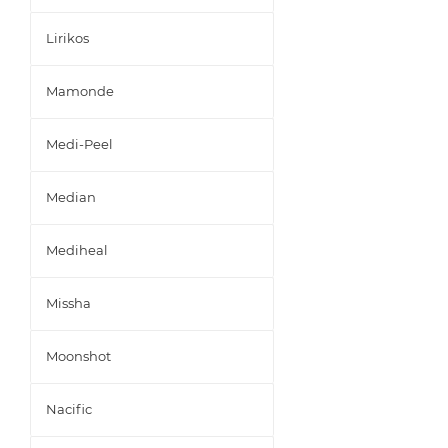
Lirikos
Mamonde
Medi-Peel
Median
Mediheal
Missha
Moonshot
Nacific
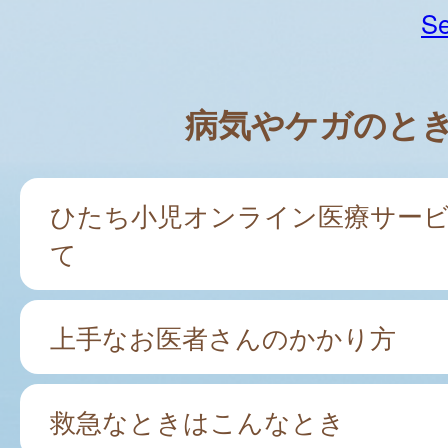
Se
病気やケガのと
ひたち小児オンライン医療サー
て
上手なお医者さんのかかり方
救急なときはこんなとき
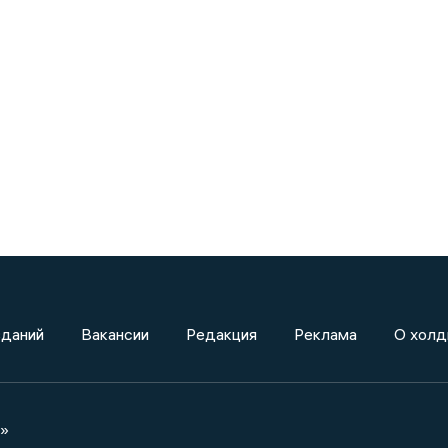
зданий
Вакансии
Редакция
Реклама
О холд
а»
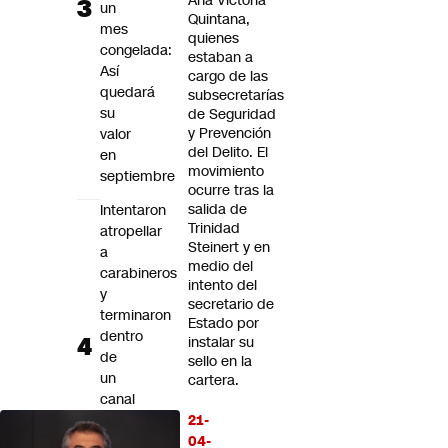
Ana Victoria
un
Quintana,
mes
quienes
congelada:
estaban a
Así
cargo de las
quedará
subsecretarías
su
de Seguridad
y Prevención
valor
del Delito. El
en
movimiento
septiembre
ocurre tras la
salida de
Intentaron
Trinidad
atropellar
Steinert y en
a
medio del
carabineros
intento del
y
secretario de
terminaron
Estado por
dentro
instalar su
de
sello en la
un
cartera.
canal
en
21-
Peñalolén:
04-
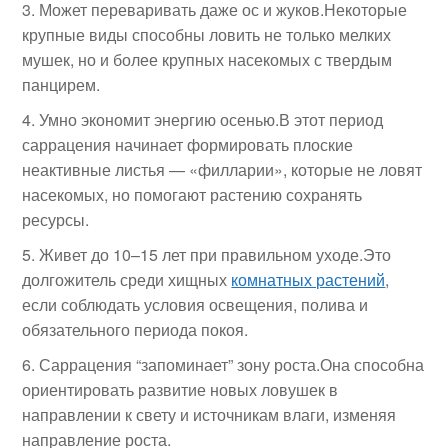
Может переваривать даже ос и жуков.Некоторые
крупные виды способны ловить не только мелких
мушек, но и более крупных насекомых с твердым
панцирем.
Умно экономит энергию осенью.В этот период
саррацения начинает формировать плоские
неактивные листья — «филларии», которые не ловят
насекомых, но помогают растению сохранять
ресурсы.
Живет до 10–15 лет при правильном уходе.Это
долгожитель среди хищных
комнатных растений
,
если соблюдать условия освещения, полива и
обязательного периода покоя.
Саррацения “запоминает” зону роста.Она способна
ориентировать развитие новых ловушек в
направлении к свету и источникам влаги, изменяя
направление роста.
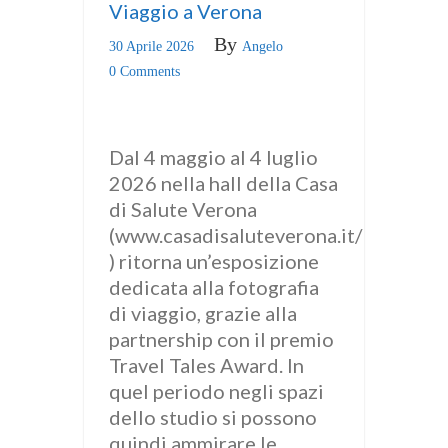
Viaggio a Verona
By
30 Aprile 2026
Angelo
0 Comments
Dal 4 maggio al 4 luglio
2026 nella hall della Casa
di Salute Verona
(www.casadisaluteverona.it/
) ritorna un’esposizione
dedicata alla fotografia
di viaggio, grazie alla
partnership con il premio
Travel Tales Award. In
quel periodo negli spazi
dello studio si possono
quindi ammirare le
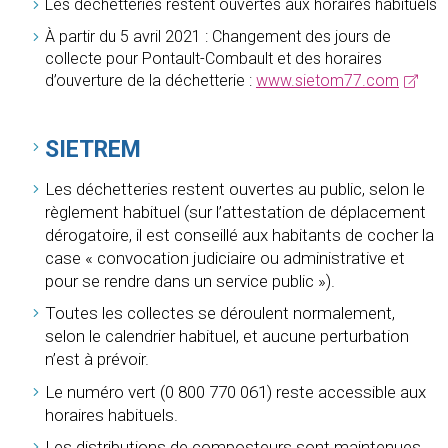
Les déchetteries restent ouvertes aux horaires habituels
À partir du 5 avril 2021 : Changement des jours de
collecte pour Pontault-Combault et des horaires
d’ouverture de la déchetterie :
www.sietom77.com
SIETREM
Les déchetteries restent ouvertes au public, selon le
règlement habituel (sur l’attestation de déplacement
dérogatoire, il est conseillé aux habitants de cocher la
case « convocation judiciaire ou administrative et
pour se rendre dans un service public »).
Toutes les collectes se déroulent normalement,
selon le calendrier habituel, et aucune perturbation
n’est à prévoir.
Le numéro vert (0 800 770 061) reste accessible aux
horaires habituels.
Les distributions de composteurs sont maintenues,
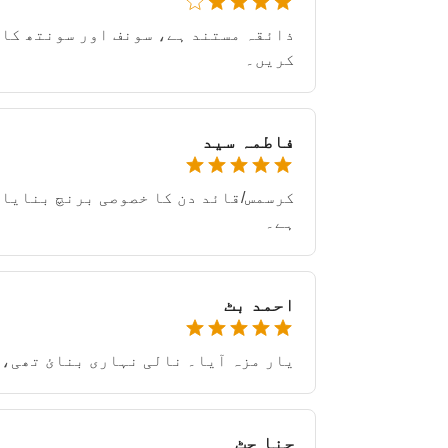
ذائقہ مستند ہے، سونف اور سونتھ کا ک
کریں۔
فاطمہ سید
کرسمس/قائد دن کا خصوصی برنچ بنایا۔
ہے۔
احمد بٹ
یار مزہ آیا۔ نالی نہاری بنائ تھی، 
حنا جٹ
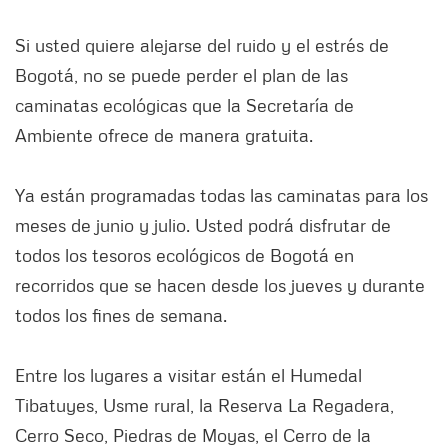
Si usted quiere alejarse del ruido y el estrés de
Bogotá, no se puede perder el plan de las
caminatas ecológicas que la Secretaría de
Ambiente ofrece de manera gratuita.
Ya están programadas todas las caminatas para los
meses de junio y julio. Usted podrá disfrutar de
todos los tesoros ecológicos de Bogotá en
recorridos que se hacen desde los jueves y durante
todos los fines de semana.
Entre los lugares a visitar están el Humedal
Tibatuyes, Usme rural, la Reserva La Regadera,
Cerro Seco, Piedras de Moyas, el Cerro de la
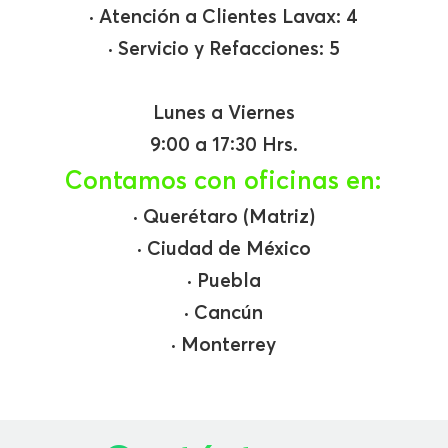
· Atención a Clientes Lavax
: 4
· Servicio y Refacciones
: 5
Lunes a Viernes
9:00 a 17:30 Hrs.
Contamos con oficinas en:
· Querétaro (Matriz)
· Ciudad de México
· Puebla
· Cancún
· Monterrey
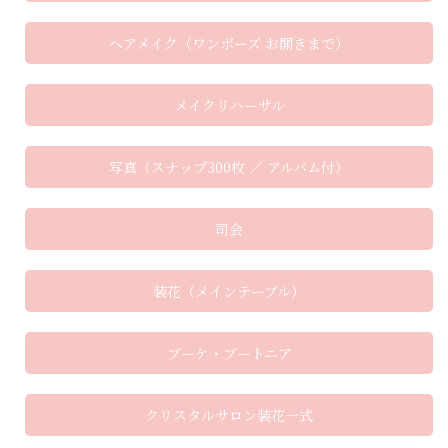
ヘアメイク（ワンポーズ お開きまで）
メイクリハーサル
写真（スナップ300枚 ／ アルバム付）
司会
装花（メインテーブル）
ブーケ・ブートニア
クリスタルサロン装花一式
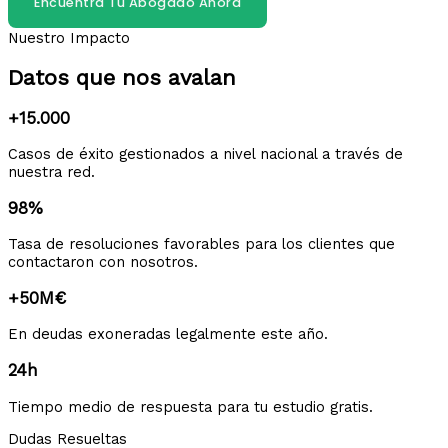
Encuentra Tu Abogado Ahora
Nuestro Impacto
Datos que nos avalan
+15.000
Casos de éxito gestionados a nivel nacional a través de
nuestra red.
98%
Tasa de resoluciones favorables para los clientes que
contactaron con nosotros.
+50M€
En deudas exoneradas legalmente este año.
24h
Tiempo medio de respuesta para tu estudio gratis.
Dudas Resueltas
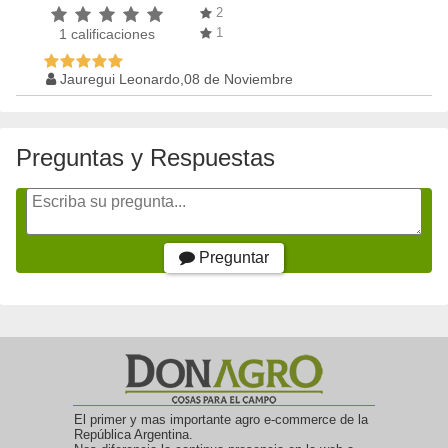
2
1
1
calificaciones
Jauregui Leonardo,08 de Noviembre
Preguntas y Respuestas
Preguntar
El primer y mas importante agro e-commerce de la
República Argentina.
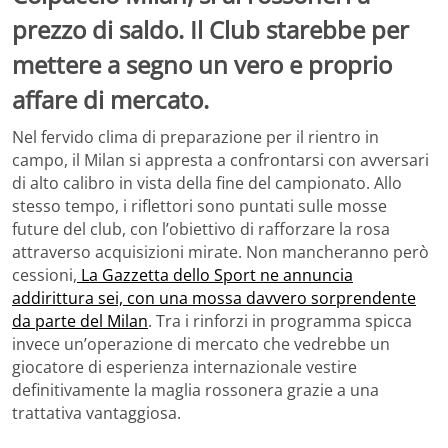
prezzo di saldo. Il Club starebbe per
mettere a segno un vero e proprio
affare di mercato.
Nel fervido clima di preparazione per il rientro in
campo, il Milan si appresta a confrontarsi con avversari
di alto calibro in vista della fine del campionato. Allo
stesso tempo, i riflettori sono puntati sulle mosse
future del club, con l’obiettivo di rafforzare la rosa
attraverso acquisizioni mirate. Non mancheranno però
cessioni,
La Gazzetta dello Sport ne annuncia
addirittura sei, con una mossa davvero sorprendente
da parte del Milan
. Tra i rinforzi in programma spicca
invece un’operazione di mercato che vedrebbe un
giocatore di esperienza internazionale vestire
definitivamente la maglia rossonera grazie a una
trattativa vantaggiosa.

+ + + +

What is being asked:
Reproduce the lines from the one with "La Gazzetta dello Sport ne annuncia" to the end of the data exactly, leaving out every earlier line.

Answer section:
La Gazzetta dello Sport ne annuncia
addirittura sei, con una mossa davvero sorprendente
da parte del Milan
. Tra i rinforzi in programma spicca
invece un’operazione di mercato che vedrebbe un
giocatore di esperienza internazionale vestire
definitivamente la maglia rossonera grazie a una
trattativa vantaggiosa.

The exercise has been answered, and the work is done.